#### The request
Select every line of the data below that contains the string "instances", matching its case exactly.

#### Labeled region data
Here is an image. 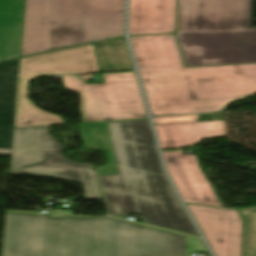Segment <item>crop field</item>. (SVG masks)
Wrapping results in <instances>:
<instances>
[{
  "label": "crop field",
  "mask_w": 256,
  "mask_h": 256,
  "mask_svg": "<svg viewBox=\"0 0 256 256\" xmlns=\"http://www.w3.org/2000/svg\"><path fill=\"white\" fill-rule=\"evenodd\" d=\"M187 238L110 217L7 211L3 256H186Z\"/></svg>",
  "instance_id": "8a807250"
},
{
  "label": "crop field",
  "mask_w": 256,
  "mask_h": 256,
  "mask_svg": "<svg viewBox=\"0 0 256 256\" xmlns=\"http://www.w3.org/2000/svg\"><path fill=\"white\" fill-rule=\"evenodd\" d=\"M130 40L152 115L213 112L256 94V64L184 68L174 34Z\"/></svg>",
  "instance_id": "ac0d7876"
},
{
  "label": "crop field",
  "mask_w": 256,
  "mask_h": 256,
  "mask_svg": "<svg viewBox=\"0 0 256 256\" xmlns=\"http://www.w3.org/2000/svg\"><path fill=\"white\" fill-rule=\"evenodd\" d=\"M116 176H101L113 214L199 236L161 166L149 122L101 125Z\"/></svg>",
  "instance_id": "34b2d1b8"
},
{
  "label": "crop field",
  "mask_w": 256,
  "mask_h": 256,
  "mask_svg": "<svg viewBox=\"0 0 256 256\" xmlns=\"http://www.w3.org/2000/svg\"><path fill=\"white\" fill-rule=\"evenodd\" d=\"M187 66L256 62L253 0H177Z\"/></svg>",
  "instance_id": "412701ff"
},
{
  "label": "crop field",
  "mask_w": 256,
  "mask_h": 256,
  "mask_svg": "<svg viewBox=\"0 0 256 256\" xmlns=\"http://www.w3.org/2000/svg\"><path fill=\"white\" fill-rule=\"evenodd\" d=\"M125 0H27L22 53L124 35Z\"/></svg>",
  "instance_id": "f4fd0767"
},
{
  "label": "crop field",
  "mask_w": 256,
  "mask_h": 256,
  "mask_svg": "<svg viewBox=\"0 0 256 256\" xmlns=\"http://www.w3.org/2000/svg\"><path fill=\"white\" fill-rule=\"evenodd\" d=\"M64 150L49 126L14 128L11 174L81 182L87 199L103 198L94 165L69 161L62 154Z\"/></svg>",
  "instance_id": "dd49c442"
},
{
  "label": "crop field",
  "mask_w": 256,
  "mask_h": 256,
  "mask_svg": "<svg viewBox=\"0 0 256 256\" xmlns=\"http://www.w3.org/2000/svg\"><path fill=\"white\" fill-rule=\"evenodd\" d=\"M101 72L94 45L21 58L14 127L63 124L61 116L45 112L28 98L27 84L37 76Z\"/></svg>",
  "instance_id": "e52e79f7"
},
{
  "label": "crop field",
  "mask_w": 256,
  "mask_h": 256,
  "mask_svg": "<svg viewBox=\"0 0 256 256\" xmlns=\"http://www.w3.org/2000/svg\"><path fill=\"white\" fill-rule=\"evenodd\" d=\"M103 76L105 83L95 84L62 76L67 89L81 94L84 122L148 118L135 72Z\"/></svg>",
  "instance_id": "d8731c3e"
},
{
  "label": "crop field",
  "mask_w": 256,
  "mask_h": 256,
  "mask_svg": "<svg viewBox=\"0 0 256 256\" xmlns=\"http://www.w3.org/2000/svg\"><path fill=\"white\" fill-rule=\"evenodd\" d=\"M216 256H242L243 221L238 210L187 204ZM246 219L245 256H256V206Z\"/></svg>",
  "instance_id": "5a996713"
},
{
  "label": "crop field",
  "mask_w": 256,
  "mask_h": 256,
  "mask_svg": "<svg viewBox=\"0 0 256 256\" xmlns=\"http://www.w3.org/2000/svg\"><path fill=\"white\" fill-rule=\"evenodd\" d=\"M162 153L169 173L185 201L214 206L221 205L205 177L196 155H183L182 150Z\"/></svg>",
  "instance_id": "3316defc"
},
{
  "label": "crop field",
  "mask_w": 256,
  "mask_h": 256,
  "mask_svg": "<svg viewBox=\"0 0 256 256\" xmlns=\"http://www.w3.org/2000/svg\"><path fill=\"white\" fill-rule=\"evenodd\" d=\"M176 0H131L130 35L174 32Z\"/></svg>",
  "instance_id": "28ad6ade"
},
{
  "label": "crop field",
  "mask_w": 256,
  "mask_h": 256,
  "mask_svg": "<svg viewBox=\"0 0 256 256\" xmlns=\"http://www.w3.org/2000/svg\"><path fill=\"white\" fill-rule=\"evenodd\" d=\"M162 149L194 145L204 138L226 135L224 121L155 125Z\"/></svg>",
  "instance_id": "d1516ede"
},
{
  "label": "crop field",
  "mask_w": 256,
  "mask_h": 256,
  "mask_svg": "<svg viewBox=\"0 0 256 256\" xmlns=\"http://www.w3.org/2000/svg\"><path fill=\"white\" fill-rule=\"evenodd\" d=\"M26 0H0V61L20 57Z\"/></svg>",
  "instance_id": "22f410ed"
},
{
  "label": "crop field",
  "mask_w": 256,
  "mask_h": 256,
  "mask_svg": "<svg viewBox=\"0 0 256 256\" xmlns=\"http://www.w3.org/2000/svg\"><path fill=\"white\" fill-rule=\"evenodd\" d=\"M94 45L102 72L134 70L124 37Z\"/></svg>",
  "instance_id": "cbeb9de0"
},
{
  "label": "crop field",
  "mask_w": 256,
  "mask_h": 256,
  "mask_svg": "<svg viewBox=\"0 0 256 256\" xmlns=\"http://www.w3.org/2000/svg\"><path fill=\"white\" fill-rule=\"evenodd\" d=\"M15 106L0 104V155H11Z\"/></svg>",
  "instance_id": "5142ce71"
},
{
  "label": "crop field",
  "mask_w": 256,
  "mask_h": 256,
  "mask_svg": "<svg viewBox=\"0 0 256 256\" xmlns=\"http://www.w3.org/2000/svg\"><path fill=\"white\" fill-rule=\"evenodd\" d=\"M19 67L0 71V103L16 104Z\"/></svg>",
  "instance_id": "d9b57169"
},
{
  "label": "crop field",
  "mask_w": 256,
  "mask_h": 256,
  "mask_svg": "<svg viewBox=\"0 0 256 256\" xmlns=\"http://www.w3.org/2000/svg\"><path fill=\"white\" fill-rule=\"evenodd\" d=\"M198 118H199L198 115H191V116L161 117V118H153V119L155 124H164V123L196 121Z\"/></svg>",
  "instance_id": "733c2abd"
},
{
  "label": "crop field",
  "mask_w": 256,
  "mask_h": 256,
  "mask_svg": "<svg viewBox=\"0 0 256 256\" xmlns=\"http://www.w3.org/2000/svg\"><path fill=\"white\" fill-rule=\"evenodd\" d=\"M20 58L0 63V70L19 66Z\"/></svg>",
  "instance_id": "4a817a6b"
}]
</instances>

#### Solution for this task
Wrapping results in <instances>:
<instances>
</instances>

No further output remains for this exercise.